Text segment:

Watchdog: [Question] How to detect files that were created before app starts

Created on 15 Jan 2020  Â·  17Comments  Â·  Source: gorakhargosh/watchdog

Win 10 or Linux: if CSV files are already present in directory before, then starting app would not detect these files, how to resolve this?

To be precise how to detect files created previously, with or without a time window, say within the last 30 days so that upon launching the app first time these are processed, but stopping the app and restarting next session these already processed files will be ignored,

Is this even possible? If not then maybe need to use something like Kafka to process files only once?

Most helpful comment

Sorry for the late reply: I work full time, I have other duties and it took me quite a good time to write this response.

First, pip takes the latest release uploaded on PyPi so even if the master branch is updated with a commit, the PyPi repository isn't automatically updated.

Moving to the code you've showed, it seems like you are missing to escape the backslash, may it be that the reason of your error?

Data extract:
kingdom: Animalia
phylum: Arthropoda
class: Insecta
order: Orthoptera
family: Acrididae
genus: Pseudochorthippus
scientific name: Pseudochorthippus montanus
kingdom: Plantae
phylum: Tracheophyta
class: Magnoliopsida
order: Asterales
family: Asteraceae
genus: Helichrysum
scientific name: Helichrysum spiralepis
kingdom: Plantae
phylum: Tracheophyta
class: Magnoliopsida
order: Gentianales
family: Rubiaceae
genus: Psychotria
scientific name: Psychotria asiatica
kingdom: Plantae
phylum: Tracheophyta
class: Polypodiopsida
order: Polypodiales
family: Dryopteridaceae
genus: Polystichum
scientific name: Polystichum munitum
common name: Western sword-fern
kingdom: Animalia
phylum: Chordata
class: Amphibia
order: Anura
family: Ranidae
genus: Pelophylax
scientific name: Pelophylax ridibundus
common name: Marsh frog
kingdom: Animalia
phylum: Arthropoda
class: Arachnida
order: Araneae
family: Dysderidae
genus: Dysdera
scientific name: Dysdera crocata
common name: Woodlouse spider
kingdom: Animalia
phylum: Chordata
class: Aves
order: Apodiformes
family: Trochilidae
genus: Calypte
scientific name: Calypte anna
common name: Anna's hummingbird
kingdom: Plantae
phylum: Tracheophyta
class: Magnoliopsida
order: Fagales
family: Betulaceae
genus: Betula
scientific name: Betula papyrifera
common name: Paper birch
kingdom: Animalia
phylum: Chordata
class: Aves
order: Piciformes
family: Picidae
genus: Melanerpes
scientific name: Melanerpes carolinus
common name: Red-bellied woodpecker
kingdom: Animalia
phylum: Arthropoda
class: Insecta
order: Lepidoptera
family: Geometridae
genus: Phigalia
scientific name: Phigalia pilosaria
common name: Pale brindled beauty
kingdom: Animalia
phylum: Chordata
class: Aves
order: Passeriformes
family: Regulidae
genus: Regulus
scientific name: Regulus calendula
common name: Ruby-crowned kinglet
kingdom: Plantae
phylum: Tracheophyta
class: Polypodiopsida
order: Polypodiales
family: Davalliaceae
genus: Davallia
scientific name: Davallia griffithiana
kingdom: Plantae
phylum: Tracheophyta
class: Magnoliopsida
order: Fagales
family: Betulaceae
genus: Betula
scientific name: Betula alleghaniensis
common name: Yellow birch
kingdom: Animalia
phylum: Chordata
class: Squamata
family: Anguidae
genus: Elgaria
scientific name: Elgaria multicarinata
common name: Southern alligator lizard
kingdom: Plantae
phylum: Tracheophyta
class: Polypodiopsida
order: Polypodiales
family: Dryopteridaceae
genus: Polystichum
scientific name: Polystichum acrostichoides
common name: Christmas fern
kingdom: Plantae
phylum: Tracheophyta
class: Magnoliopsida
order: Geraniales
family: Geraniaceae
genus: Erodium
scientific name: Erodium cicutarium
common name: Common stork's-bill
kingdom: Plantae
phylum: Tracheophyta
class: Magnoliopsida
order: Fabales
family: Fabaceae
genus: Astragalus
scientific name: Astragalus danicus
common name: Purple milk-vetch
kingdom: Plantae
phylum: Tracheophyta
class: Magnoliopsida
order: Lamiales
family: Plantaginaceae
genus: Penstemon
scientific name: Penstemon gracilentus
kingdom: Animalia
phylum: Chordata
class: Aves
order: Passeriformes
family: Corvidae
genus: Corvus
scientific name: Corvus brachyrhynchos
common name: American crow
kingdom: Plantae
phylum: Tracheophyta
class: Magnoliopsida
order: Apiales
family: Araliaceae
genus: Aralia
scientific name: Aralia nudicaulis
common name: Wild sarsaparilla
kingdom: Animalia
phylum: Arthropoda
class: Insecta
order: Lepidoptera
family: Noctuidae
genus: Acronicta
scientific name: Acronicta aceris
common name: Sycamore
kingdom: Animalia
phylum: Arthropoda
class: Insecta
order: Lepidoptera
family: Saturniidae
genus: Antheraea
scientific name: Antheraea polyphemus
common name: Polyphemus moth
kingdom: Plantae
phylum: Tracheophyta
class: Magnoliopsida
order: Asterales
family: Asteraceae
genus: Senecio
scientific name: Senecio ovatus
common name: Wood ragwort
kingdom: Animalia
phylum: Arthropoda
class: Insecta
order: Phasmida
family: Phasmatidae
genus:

Tasks for this exercise:
1 > Answer each question from the watchdog thread, one answer per line, marked as the questions are.
(a) Which operating systems does the question mention?
(b) What time window does the asker give as an example?
(c) According to the most helpful comment, what does pip take?
2 > For each statement, decide whether it agrees with the watchdog thread. Answer yes or no, and quote the words of the thread that decide it.
(a) The thread was created on 15 Jan 2020.
(b) The asker wonders whether something like Kafka might be needed to process files only once.
(c) The most helpful comment says the PyPi repository is updated automatically when the master branch gets a commit.
3 > Reproduce the watchdog thread word for word, from "Sorry for the" up to and including "isn't automatically updated.".

Task results:
1 >
(a) Win 10 or Linux
(b) Within the last 30 days
(c) The latest release uploaded on PyPi

2 >
(a) Yes: "Created on 15 Jan 2020"
(b) Yes: "maybe need to use something like Kafka to process files only once?"
(c) No: "the PyPi repository isn't automatically updated."

3 >
Sorry for the late reply: I work full time, I have other duties and it took me quite a good time to write this response.

First, pip takes the latest release uploaded on PyPi so even if the master branch is updated with a commit, the PyPi repository isn't automatically updated.